Why some Labour MPs think it’s their fault we’re heading for a hard Brexit
John Rentoul explores claims made by a Labour former cabinet minister that the party may have inadvertently helped the cause of the Eurosceptic wing of the Tories
Peter Mandelson caused a stir this week by suggesting that Remainers, by campaigning to reverse the referendum decision, helped bring about a more damaging form of Brexit than was necessary.

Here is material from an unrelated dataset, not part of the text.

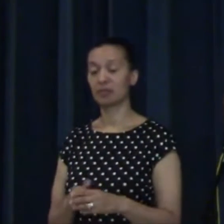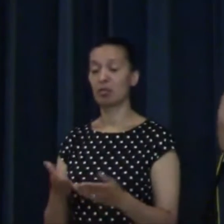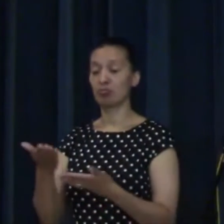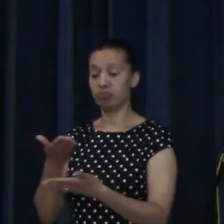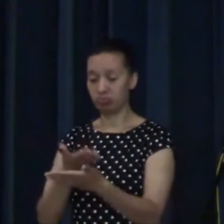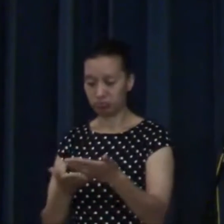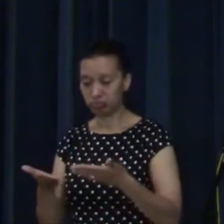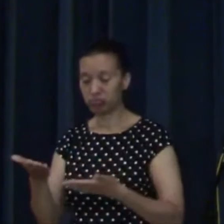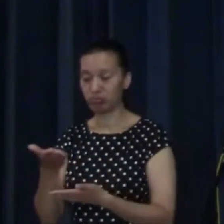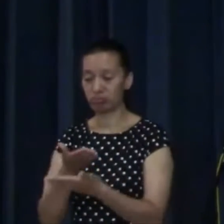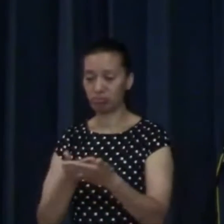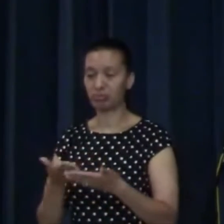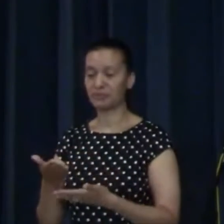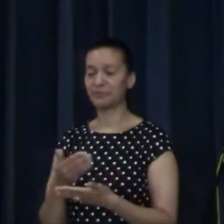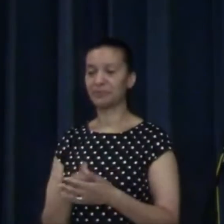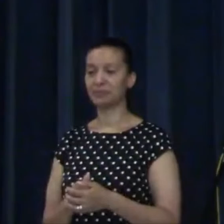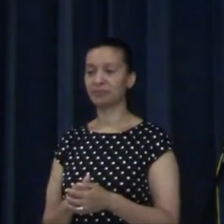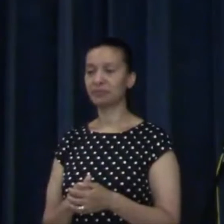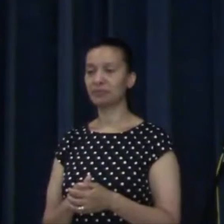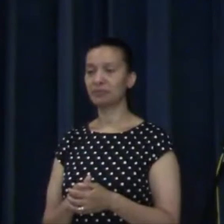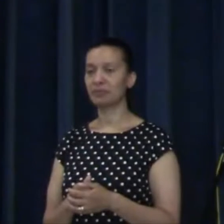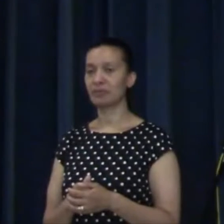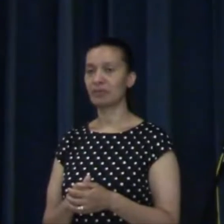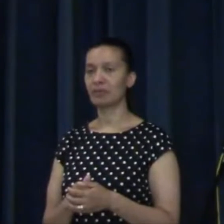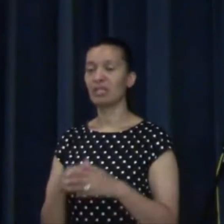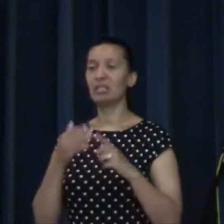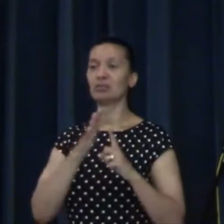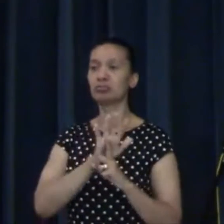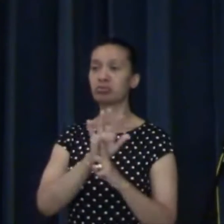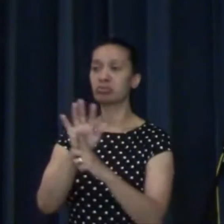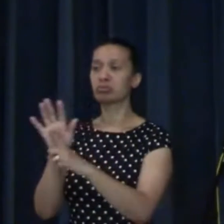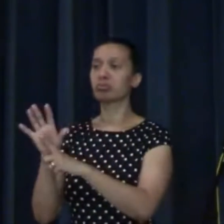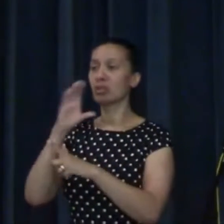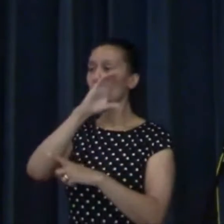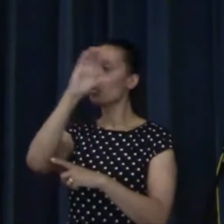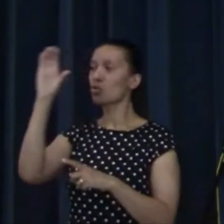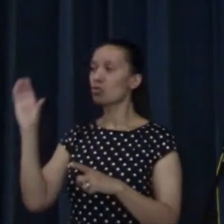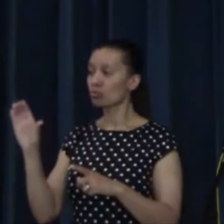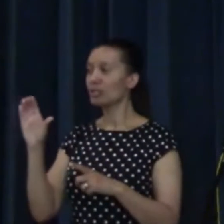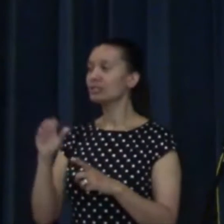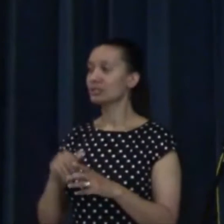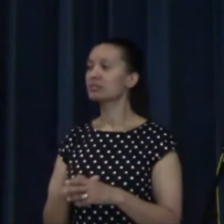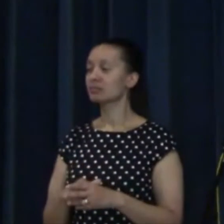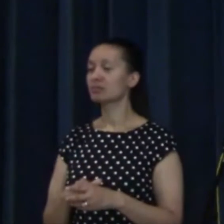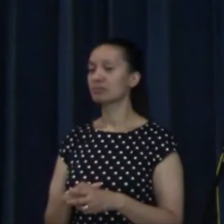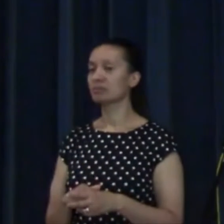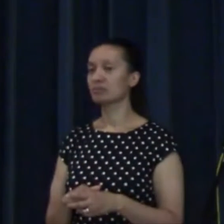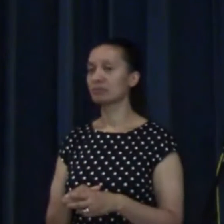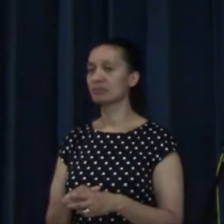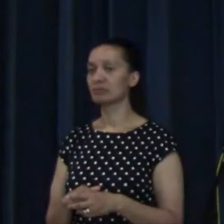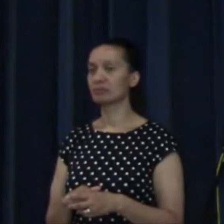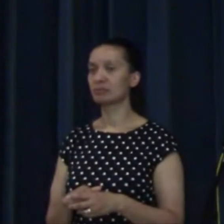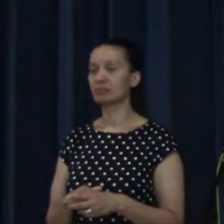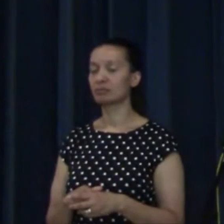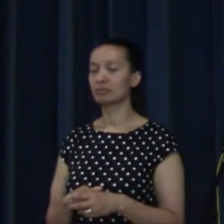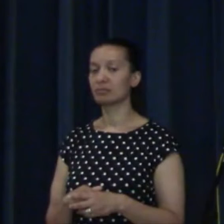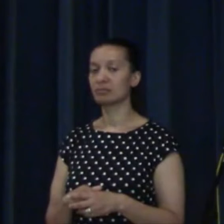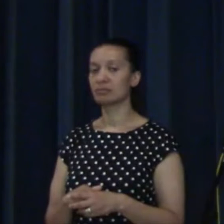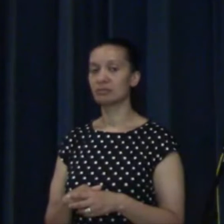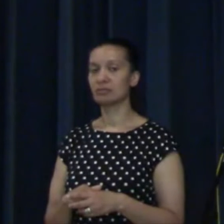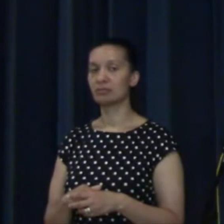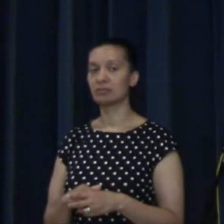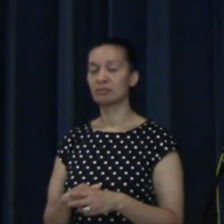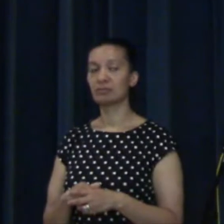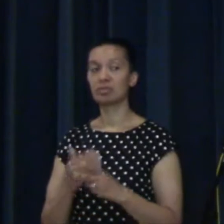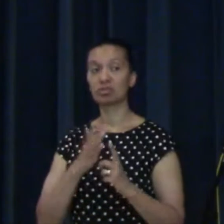It's about being Christ's ambassadors. about being there, about showing Jesus' love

The Labour former cabinet minister and EU trade commissioner said the “triumph of hardline Tory Brexiters” was the price the “pro-EU camp will pay for trying to reverse the referendum decision rather than achieve the least damaging form of Brexit”. The country could have had Theresa May’s compromise, which would have kept Britain in the EU customs union, at least temporarily, but in the next few days is likely to end up with “a very hard Brexit, mitigated only by a barebones deal”.
Lord Mandelson went on: “As someone who was firmly in the reversal camp, I played my part in this outcome.” The shock of a politician appearing to accept responsibility for the consequences of their decisions has proved too much for many of his enemies and for some of his friends. Especially when he added: “Yet if I could turn the clock back, I have little doubt I would do the same again.”
So it is worth looking at what Lord Mandelson was and was not saying. I don’t think he was saying that, knowing the outcome, he would have done exactly the same. I think he meant that it was worth trying to stop Brexit, and that it is clear only in retrospect why that effort failed. While he is prepared to accept responsibility for having taken the risk that it wouldn’t work, he is clear where the real blame lies: “The parties chose first deadlock then the Liberal Democrats, SNP and Corbyn opted for an early election to decide the matter.”
His analysis seems to me to be both honest and deadly accurate. If it had not been for the mistake of handing Boris Johnson the election on a plate, the “pro-EU camp” might have obtained a better outcome. They might not have been able to stop Brexit, but if the 2017 parliament had continued to sit it could have been able to dictate better terms for the trade deal that David Frost and Michel Barnier may be on the verge of agreeing.
There are certainly some Labour MPs and ex-MPs who regret not voting for May’s compromise when they could have done. Gloria De Piero, the former MP for Ashfield, told me just after the election: “I should have been braver because I knew the whip was fundamentally wrong.”
However, the politics of that divided parliament are more complicated than that. If there ever had been enough Labour MPs prepared to back May’s compromise – and remember she was still 32 votes short on her third and final attempt – their very willingness to do so might have deterred more Conservative MPs from supporting the deal. The nature of adversarial democracy made it hard for a “Conservative” Brexit to pass with Labour votes.
In the end, therefore, Lord Mandelson may be right that the “pro-EU camp” should focus its efforts on trying to shape the post-Brexit relationship with the EU in the direction of a closer, more constructive and mutually beneficial partnership than Johnson intends.
The purpose of his article, after all, was to encourage Labour MPs to think about how a future Labour government might deal with the EU, rather than to obsess about the short-term tactical question of whether to vote for Johnson’s deal (if it happens) or to abstain.
Unfortunately, the short-term tactical question is unavoidable, and likely to cause Keir Starmer a serious problem either way, but it cannot do any harm to think about what a Labour government might do, if it ever had the chance.